>> Begin Selected passage

Chronologically, the first names associated with jazz saxophone are generally Frankie Trumbauer, Coleman Hawkins, and Sidney Bechet. But Archeophone Records’ fascinating new 2CD set The Moaninest Moan of Them All: The Jazz Saxophone of Loren McMurray, 1920-1922 throws a spotlight onto the short recording career of a terribly undersung Kansas City saxman, offering an enlightening and satisfying 50-track deep dive. The contents, including an 80-page booklet with exhaustive contextual notes by Colin Hancock and Mark Berresford, will surely be received with enthusiasm by fans of early jazz. The set is available now.
It’s important to note straightaway that the producers of this collection, namely Richard Martin, Meagan Hennessey, and Colin Hancock, are not making a case for Loren McMurray as the baseline originator of jazz saxophone but instead as a crucial if overlooked predecessor to the established names on the instrument. To make it plain, it’s McMurray’s sax in the first Kansas City jazz band to record commercially, Eddie Kuhn’s Dance Specialists, the leadoff band on disc one of this set.
As mentioned in the booklet, pianist Kuhn’s outfit (co-run by violinist Emil Chaquette) is better described as a “rag-a-jazz” entity interestingly augmented by the accordion of Frank Papile. But foremost, they were a dance band, even when recording as Eddie Kuhn and His Orchestra. It’s McMurray who really brings the jazz verve, which is notable, as up to the point of these recordings, the sax was primarily associated with either military bands, classical orchestras, or as a novelty instrument (having been invented by Adolphe Sax only 80 years before).
The Moaninest Moan of Them All features ten bands, including McMurray’s California Thumpers, the saxophonist’s one leadership shot, which grabbed players from Eddie Elkins’ Orchestra, a Cali-based group that McMurray joined in 1922. Along with the groups of Kuhn and Elkins, the other aggregations are Mike Merkels’ Orchestra (who also cut sides as Eddie Davis’ Orchestra), Harry Raderman’s Jazz Orchestra, Sam Lanin’s Southern Serenaders, Baily’s Lucky Seven, the Original Memphis Five (who also cut sides as Jazz-Bo’s Carolina Serenaders), Ben Selvin’s various orchestras, and the Virginians.
This is a lot of groups in a two-year span (with the geographical monikers intended to stir record buyers’ notions of authenticity), but it covers only a portion of McMurray’s known recording sessions from across the period, as his skills were in demand, reaching all the way to Paul Whiteman, who enlisted him to play in the Virginians. Now, those holding a negative view of Whiteman need not worry, as the Virginians, led not by Whiteman but by clarinetist Ross Gorman, were a small group spin-off featuring players from Whiteman’s band that, befitting McMurray’s strengths, was legitimately jazzy.

>> End Selected passage
>> Begin Entries shown

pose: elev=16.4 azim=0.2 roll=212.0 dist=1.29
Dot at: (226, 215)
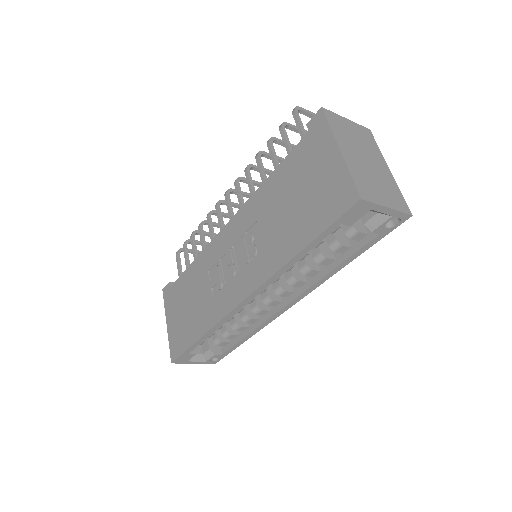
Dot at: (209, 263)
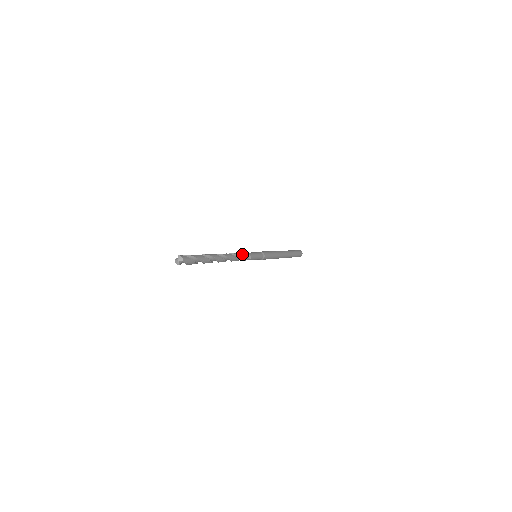
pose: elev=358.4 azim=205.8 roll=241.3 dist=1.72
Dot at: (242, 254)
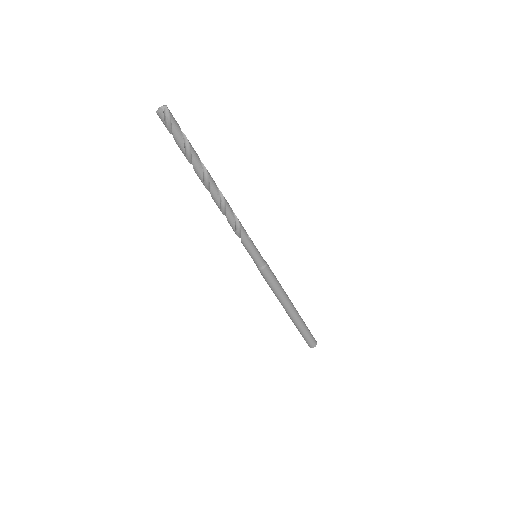
Dot at: (237, 220)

>> End Entries shown

== Requirements ==
In the review of the Loren McMurray saxophone collection, who led the Virginians?

== Final result ==
Clarinetist Ross Gorman led the Virginians.